** ABOUT THIS EXERCISE **
Rewrite the stretch of the news report on the police officer from "A police officer" through "performing a sex act.", replacing "Snapchat" with "a social media app".

** TEXT SEGMENT **
Mon. Jul 22nd, 2024
alert-–-serving-police-officer,-24,-who-posed-as-14-year-old-boy-to-groom-more-than-200-young-girls-before-blackmailing-them-into-sharing-explicit-photos-on-snapchat-refuses-to-attend-sentencing-as-he’s-jailed-for-life-for-minimum-of-12-yearsAlert – Serving police officer, 24, who posed as 14-year-old boy to groom more than 200 young girls before blackmailing them into sharing explicit photos on Snapchat refuses to attend sentencing as he’s jailed for life for minimum of 12 years

A police officer who blackmailed more than 200 teenage girls into sending him explicit images has been jailed for life with a minimum term of 12 years. 

Lewis Edwards, 24, groomed 210 girls aged between 10 and 16 on Snapchat over a three-year period. 

The South Wales Police officer posed as a 14-year-old boy and forced his victims to make indecent videos and images of themselves, which he covertly recorded.

He then used the recordings to blackmail his victims into sending increasingly graphic and explicit images. He also sent videos of himself performing a sex act.

Edwards, who joined the force in January 2021, was charged with a total of 161 offences which included inciting children to make indecent images online and to engage in sexual activity. 

He pleaded guilty to all charges and was sentenced to life with a minimum of 12 years but refused to attend the sentencing hearing today at Cardiff Crown Court. 

Lewis Edwards, 24, who blackmailed more than 200 teenage girls into sending him explicit images has been jailed for life with a minimum term of 12 years

Lewis Edwards pictured here in his police interview

Judge, the Recorder of Cardiff, Tracey Lloyd-Clarke said he caused many of his victims ‘severe psychological harm’ and had caused ‘significant harm’ to the reputation of South Wales Police.

She said: ‘He had a pattern of behaviour, making online contact with a girl sometimes pretending to be someone she knew or through friends of friends as he pretended to be a boy of similar age.

‘He groomed his victims, psychologically manipulating them until had gained control over them.’

The judge said he would ‘gaining trust’ by complimenting the girls and ‘building relationships’ with them by pretending to be a teenage boy.

She added: ‘Once he had groomed his victims sufficiently to gain control over them he pressured them to send him indecent images and to engage in sexual behaviour for him to view remotely.

‘He threatened serious violence against some of the victims and their families.

‘Under his control, groomed and subjected to psychological pressure and fearful for their own safety and their families his victims would comply in the hope that he would then leave them alone.

‘However, as he intended all along he had his victims trapped. He recorded and retained images of the sexual acts his victims had been forced to perform.’

Ms Lloyd-Clarke said Edwards would then threatened to release the images on social media unless the girls performed ‘more and more extreme sexual acts’.

** RECORDED INFORMATION **
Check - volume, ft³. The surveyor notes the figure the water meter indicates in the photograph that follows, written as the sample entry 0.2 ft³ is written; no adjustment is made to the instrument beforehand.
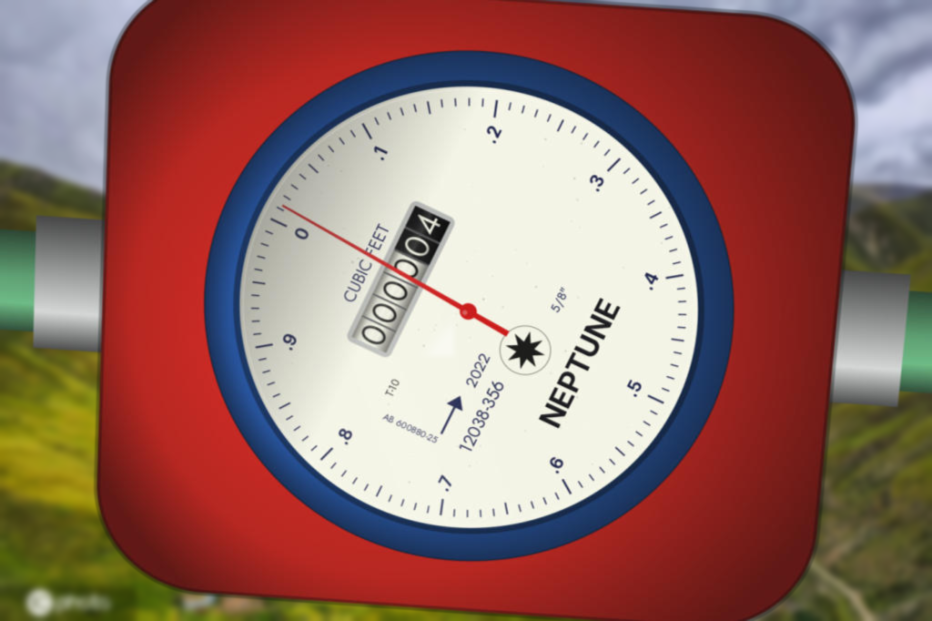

** SOLUTION TO THE PROBLEM **
A police officer who blackmailed more than 200 teenage girls into sending him explicit images has been jailed for life with a minimum term of 12 years. 

Lewis Edwards, 24, groomed 210 girls aged between 10 and 16 on a social media app over a three-year period. 

The South Wales Police officer posed as a 14-year-old boy and forced his victims to make indecent videos and images of themselves, which he covertly recorded.

He then used the recordings to blackmail his victims into sending increasingly graphic and explicit images. He also sent videos of himself performing a sex act.